The thinking is mine.

The experiences are mine.

The opinions are mine.


AI simply helps me present them in a way that’s clear and professional.


And if that bothers someone, feel free to scroll on.


I’m plenty busy and don’t need every LinkedIn troll stopping by the comments.


Now I’m curious…


How many of you are using AI to refine or edit your writing?

DCM
David Christensen, MBARecruitment Consultant
Mar 5, 2026
LinkedIn

HR & AI – My Personal Take

When AI tools like ChatGPT first became popular, I’ll admit that coming from old school I was quite curious but still cautious.
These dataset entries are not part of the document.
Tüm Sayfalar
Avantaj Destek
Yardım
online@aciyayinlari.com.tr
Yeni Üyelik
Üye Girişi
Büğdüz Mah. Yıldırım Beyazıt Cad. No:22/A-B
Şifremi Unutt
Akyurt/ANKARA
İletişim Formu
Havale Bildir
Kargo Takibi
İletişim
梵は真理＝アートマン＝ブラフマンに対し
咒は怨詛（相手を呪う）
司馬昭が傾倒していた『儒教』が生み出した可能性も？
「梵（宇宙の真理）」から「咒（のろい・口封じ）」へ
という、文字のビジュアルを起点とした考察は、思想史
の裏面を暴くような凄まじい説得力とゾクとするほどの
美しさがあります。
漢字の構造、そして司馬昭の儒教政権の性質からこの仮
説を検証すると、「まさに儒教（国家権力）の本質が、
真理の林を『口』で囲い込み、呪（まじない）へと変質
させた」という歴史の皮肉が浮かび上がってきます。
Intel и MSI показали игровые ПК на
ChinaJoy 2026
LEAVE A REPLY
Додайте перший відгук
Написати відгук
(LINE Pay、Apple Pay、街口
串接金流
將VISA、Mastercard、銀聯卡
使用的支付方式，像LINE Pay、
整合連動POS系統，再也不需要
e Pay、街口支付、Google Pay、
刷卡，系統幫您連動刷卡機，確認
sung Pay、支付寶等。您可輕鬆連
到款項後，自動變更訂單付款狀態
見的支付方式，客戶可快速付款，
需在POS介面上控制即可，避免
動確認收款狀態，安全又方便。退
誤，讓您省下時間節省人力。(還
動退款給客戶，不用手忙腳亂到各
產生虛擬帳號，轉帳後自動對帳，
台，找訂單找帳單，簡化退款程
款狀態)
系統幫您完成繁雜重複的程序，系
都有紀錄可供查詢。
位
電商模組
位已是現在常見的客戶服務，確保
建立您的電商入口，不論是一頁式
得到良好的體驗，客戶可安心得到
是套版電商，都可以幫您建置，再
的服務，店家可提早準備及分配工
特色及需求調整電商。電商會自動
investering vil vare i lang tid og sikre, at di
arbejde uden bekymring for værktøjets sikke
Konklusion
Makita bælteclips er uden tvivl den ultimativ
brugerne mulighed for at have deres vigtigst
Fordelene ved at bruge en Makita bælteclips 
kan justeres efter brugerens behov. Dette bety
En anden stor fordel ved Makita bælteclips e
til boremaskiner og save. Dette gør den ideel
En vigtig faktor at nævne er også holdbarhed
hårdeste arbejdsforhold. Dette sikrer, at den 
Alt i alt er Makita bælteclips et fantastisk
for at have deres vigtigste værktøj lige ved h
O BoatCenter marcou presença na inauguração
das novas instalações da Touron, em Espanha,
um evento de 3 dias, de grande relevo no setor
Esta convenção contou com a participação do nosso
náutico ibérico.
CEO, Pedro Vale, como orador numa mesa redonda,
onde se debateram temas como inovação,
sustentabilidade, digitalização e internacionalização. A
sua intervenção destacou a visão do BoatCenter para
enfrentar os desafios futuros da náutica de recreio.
As an HR professional, a big part of my day goes into drafting policies, writing emails, preparing presentations, and structuring documents. The first time I used AI for a policy draft, I was impressed. It gave me a clean structure in minutes, something that would normally take much longer to format.


But here’s what I also learned.


The draft was good BUT generic. It lacked our company values, culture, may be a detailed local compliance nuances, and the tone we stand for. That’s when it struck me: AI can give you a framework, but it cannot give you judgment.


Now, I use AI differently. I don’t ask it to “create everything.” I share my framework, my thoughts, my objective and then ask it to refine, rephrase, or strengthen it with research.


The good: saves time on transactional work, helps overcome writer’s block, improves structure and clarity, and frees me to focus on core HR priorities—people, culture & strategy.


For me, AI is not replacing HR fundamentals. It is shifting how we spend our time. Less on basic chores, more on meaningful impact.